**Exercise directions:**
Could you output the entries that follow exactly, omitting any pictures they contain?

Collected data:
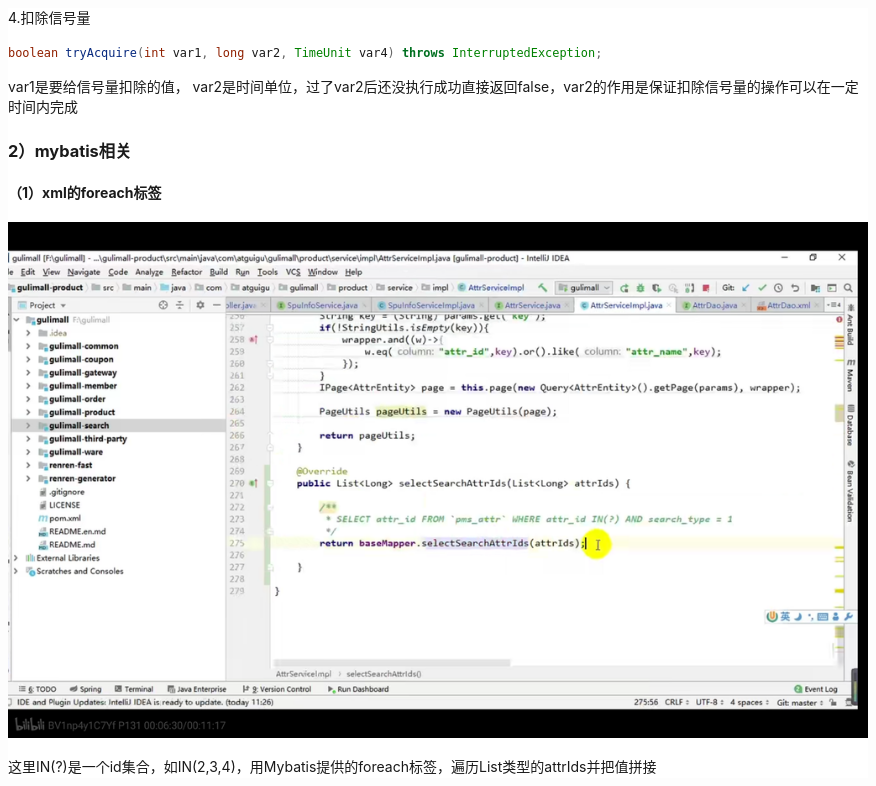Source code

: 4.扣除信号量

```java
boolean tryAcquire(int var1, long var2, TimeUnit var4) throws InterruptedException;
```

var1是要给信号量扣除的值， var2是时间单位，过了var2后还没执行成功直接返回false，var2的作用是保证扣除信号量的操作可以在一定时间内完成

### 2）mybatis相关

#### （1）xml的foreach标签

![image-20210207175753999](%E5%95%86%E5%9F%8E%E9%A1%B9%E7%9B%AE%E9%AB%98%E7%BA%A7%E7%AF%87.assets/image-20210207175753999.png)

这里IN(?)是一个id集合，如IN(2,3,4)，用Mybatis提供的foreach标签，遍历List类型的attrIds并把值拼接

**Solution to this task:**
Source code

: 4.扣除信号量

```java
boolean tryAcquire(int var1, long var2, TimeUnit var4) throws InterruptedException;
```

var1是要给信号量扣除的值， var2是时间单位，过了var2后还没执行成功直接返回false，var2的作用是保证扣除信号量的操作可以在一定时间内完成

### 2）mybatis相关

#### （1）xml的foreach标签

![image-20210207175753999](%E5%95%86%E5%9F%8E%E9%A1%B9%E7%9B%AE%E9%AB%98%E7%BA%A7%E7%AF%87.assets/image-20210207175753999.png)

这里IN(?)是一个id集合，如IN(2,3,4)，用Mybatis提供的foreach标签，遍历List类型的attrIds并把值拼接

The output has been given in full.